> _Records from a data collection_
┏━━
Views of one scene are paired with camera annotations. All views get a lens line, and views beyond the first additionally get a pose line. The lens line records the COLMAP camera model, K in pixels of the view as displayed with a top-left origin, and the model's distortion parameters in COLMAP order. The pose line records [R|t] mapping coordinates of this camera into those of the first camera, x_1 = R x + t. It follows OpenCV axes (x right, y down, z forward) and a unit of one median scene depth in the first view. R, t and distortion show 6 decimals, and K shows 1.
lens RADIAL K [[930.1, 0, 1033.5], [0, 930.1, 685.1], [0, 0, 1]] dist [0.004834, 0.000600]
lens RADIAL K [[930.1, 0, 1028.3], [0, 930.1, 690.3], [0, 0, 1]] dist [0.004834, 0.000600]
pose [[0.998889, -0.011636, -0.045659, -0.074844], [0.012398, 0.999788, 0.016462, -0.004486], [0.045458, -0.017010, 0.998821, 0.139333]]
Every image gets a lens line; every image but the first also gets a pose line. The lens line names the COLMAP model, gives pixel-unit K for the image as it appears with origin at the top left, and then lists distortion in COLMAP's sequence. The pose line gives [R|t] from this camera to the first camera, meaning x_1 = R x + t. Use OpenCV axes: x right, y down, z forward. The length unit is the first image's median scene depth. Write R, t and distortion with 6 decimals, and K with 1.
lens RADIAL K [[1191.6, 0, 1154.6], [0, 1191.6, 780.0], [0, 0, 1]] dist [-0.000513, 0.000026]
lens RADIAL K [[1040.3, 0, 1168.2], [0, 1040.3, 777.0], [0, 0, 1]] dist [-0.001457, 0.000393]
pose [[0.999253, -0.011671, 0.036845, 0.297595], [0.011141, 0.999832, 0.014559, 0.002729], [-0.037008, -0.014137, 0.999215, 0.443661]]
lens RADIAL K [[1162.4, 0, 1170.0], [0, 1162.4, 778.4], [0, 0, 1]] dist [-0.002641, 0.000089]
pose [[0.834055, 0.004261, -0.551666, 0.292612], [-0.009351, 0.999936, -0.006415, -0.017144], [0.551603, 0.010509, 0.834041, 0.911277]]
┗━━
> _Work to complete_
Revise these records so that every occurrence of "lens line" becomes "intrinsics line", leaving everything else unchanged.

> _Task output_
Views of one scene are paired with camera annotations. All views get a intrinsics line, and views beyond the first additionally get a pose line. The intrinsics line records the COLMAP camera model, K in pixels of the view as displayed with a top-left origin, and the model's distortion parameters in COLMAP order. The pose line records [R|t] mapping coordinates of this camera into those of the first camera, x_1 = R x + t. It follows OpenCV axes (x right, y down, z forward) and a unit of one median scene depth in the first view. R, t and distortion show 6 decimals, and K shows 1.
lens RADIAL K [[930.1, 0, 1033.5], [0, 930.1, 685.1], [0, 0, 1]] dist [0.004834, 0.000600]
lens RADIAL K [[930.1, 0, 1028.3], [0, 930.1, 690.3], [0, 0, 1]] dist [0.004834, 0.000600]
pose [[0.998889, -0.011636, -0.045659, -0.074844], [0.012398, 0.999788, 0.016462, -0.004486], [0.045458, -0.017010, 0.998821, 0.139333]]
Every image gets a intrinsics line; every image but the first also gets a pose line. The intrinsics line names the COLMAP model, gives pixel-unit K for the image as it appears with origin at the top left, and then lists distortion in COLMAP's sequence. The pose line gives [R|t] from this camera to the first camera, meaning x_1 = R x + t. Use OpenCV axes: x right, y down, z forward. The length unit is the first image's median scene depth. Write R, t and distortion with 6 decimals, and K with 1.
lens RADIAL K [[1191.6, 0, 1154.6], [0, 1191.6, 780.0], [0, 0, 1]] dist [-0.000513, 0.000026]
lens RADIAL K [[1040.3, 0, 1168.2], [0, 1040.3, 777.0], [0, 0, 1]] dist [-0.001457, 0.000393]
pose [[0.999253, -0.011671, 0.036845, 0.297595], [0.011141, 0.999832, 0.014559, 0.002729], [-0.037008, -0.014137, 0.999215, 0.443661]]
lens RADIAL K [[1162.4, 0, 1170.0], [0, 1162.4, 778.4], [0, 0, 1]] dist [-0.002641, 0.000089]
pose [[0.834055, 0.004261, -0.551666, 0.292612], [-0.009351, 0.999936, -0.006415, -0.017144], [0.551603, 0.010509, 0.834041, 0.911277]]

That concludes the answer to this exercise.